─── Texto de lectura ───

La inmensidad de los parajes, la cordillera Serrano azulea al frente. El silencio y la soledad hablan más de aquellos guerreros que todos los editoriales y artículos leídos sobre la gesta de 1967.
Los gritos de mis compañeros van guiándome. Y al fin allá abajo la quebrada. Cuando llego, todos están junto a una gran piedra cercana al arroyito. El monumento es el propio escenario natural de aquella tarde del 8 de octubre. Se produce el silencio de las fuertes emociones. La sorpresa es que Osmán Pattzi, periodista del diario El Deber, de Santa Cruz, ha tendido una bandera cubana sobre la roca donde fue herido el Che. Solo atino a besar la insignia y la piedra testigo.
Al lado, en un humilde paño de tierra arrancado a la selva, está Florencio Aguilar, padre de Isabel, delineando con su azadón los surcos para la próxima siembra de papas. Florencio tiene nueve hijos más y un rostro que parece venir de muy lejos, de lo más recóndito del tiempo y la miseria. Hace un alto para hablar lo preciso: «No, nunca hablé con él. Ni siquiera lo vi de lejos. Teníamos mucho miedo al Ejército, que los tenía rodeados». No se anota episodios ni protagonismos el campesino, por respeto al Che.
Las papas se dan grandes allí, y apenas son para consumo familiar; porque bajarlas de esas montañas es una miseria. Por arroba le pagan seis u ocho centavos, dice Florencio con la mirada perdida en las alturas.
Mientras, el árbol a nuestras espaldas se estremece con vibraciones. Es una higuera cundida de jugosos frutos. Sobre sus ramas, Isabel acopia y convida a los higos más dulces de este mundo, fertilizados para siempre con la sangre del redentor de los pobres.
Cuesta arriba
Bebemos agua del arroyo y partimos cuesta arriba. El ascenso sí es la prueba de fuego, y lo sorteamos con una extraña energía. Más de dos horas para llegar a la cima y seguir por un camino polvoriento hasta La Higuera.
No concibo cómo el Hombre, malherido en sus piernas, pudo vencer tanto para llegar al pueblecito, que se muestra intacto, ajeno al tiempo. A Irma Rosado le parece estar viéndolo todavía, cuando llegó herido y cojeando, con la intensa mirada que nunca bajó. Recuerda la campesina que ella volteó la cabeza y no quiso presenciar el traslado del cadáver desde la escuelita al helicóptero, con aquellos ojos que no se cerraban.
En el viaje a Valle Grande, con la carga inmensa, el helicóptero dejó un silencio sepulcral y una tristeza que, como una costra, se ha arraigado desde entonces a las paredes, a las piedras y a los ojos de los parroquianos. Con su saña, los soldaditos bolivianos ignoraban el símbolo que iban a desatar por los aires, sobre ríos, selvas y mares, como un cometa intangible.

─── Registros del conjunto ───

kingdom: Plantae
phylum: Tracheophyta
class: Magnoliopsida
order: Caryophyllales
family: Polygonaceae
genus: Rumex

───
─── Registros del conjunto ───

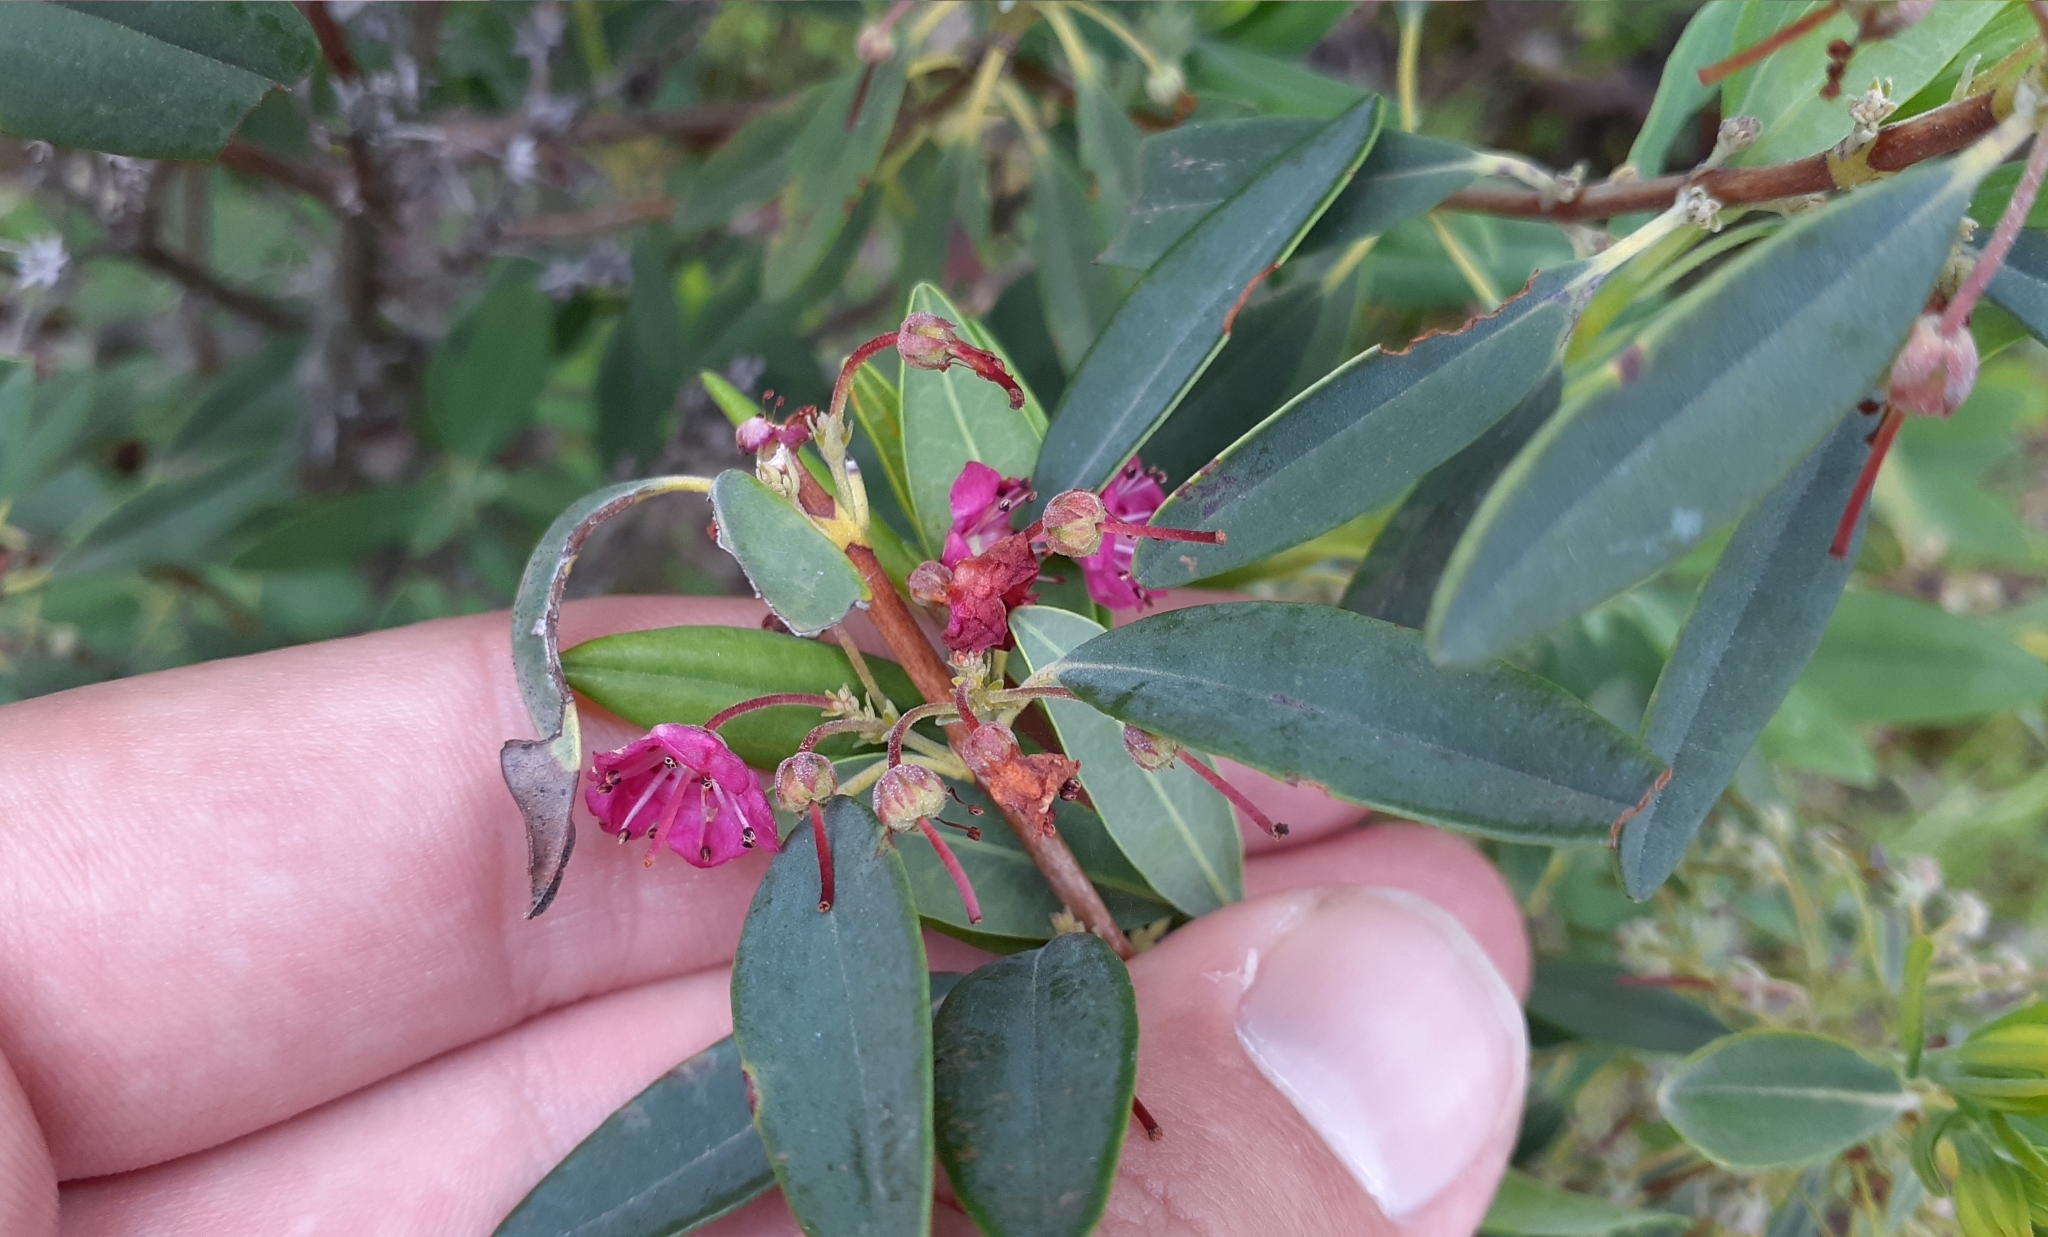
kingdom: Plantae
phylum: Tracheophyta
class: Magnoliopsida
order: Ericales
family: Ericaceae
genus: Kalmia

───

#### [Tarea]
Prolonga la crónica del recorrido hasta La Higuera a partir de la frase que termina en «como un cometa intangible».

#### [Respuesta]
La Higuera son las mismas casitas de adobe, un rostro huidizo detrás de cada ventana entreabierta, y un perro como único transeúnte por la calle soñolienta, junto al monumento. Apenas quedan unas diez familias. Los jóvenes emigran, porque no hay fuentes de empleo, solo arañar la tierra feraz. Siguen sin servicio eléctrico, salvo la escasa energía que brinda un panel solar en la casa comunal.
«Quizá si lo hubiéramos ayudado, no viviríamos como vivimos, en esta pobreza. Yo lo sigo llorando y le pongo velas. Mucho que le he rogado, señor», dice Irma, quien tiene una venta en su humilde casita. Dos mesas apenas, y pan en el horno. Coca Cola o Sprite a temperatura ambiente, para los turistas que llegan. Y en la pared, fotos publicitarias con muchachas semidesnudas que los distribuidores de las gaseosas le orientan exhibir.
Tras beber la Coca Cola más triste de mi vida, partimos a la caída de la tarde hacia Valle Grande. Al día siguiente hay feria en el pueblo. Las indígenas venden sus géneros textiles de siglos, y también mucha mercadería global, de marcas y chillones colores.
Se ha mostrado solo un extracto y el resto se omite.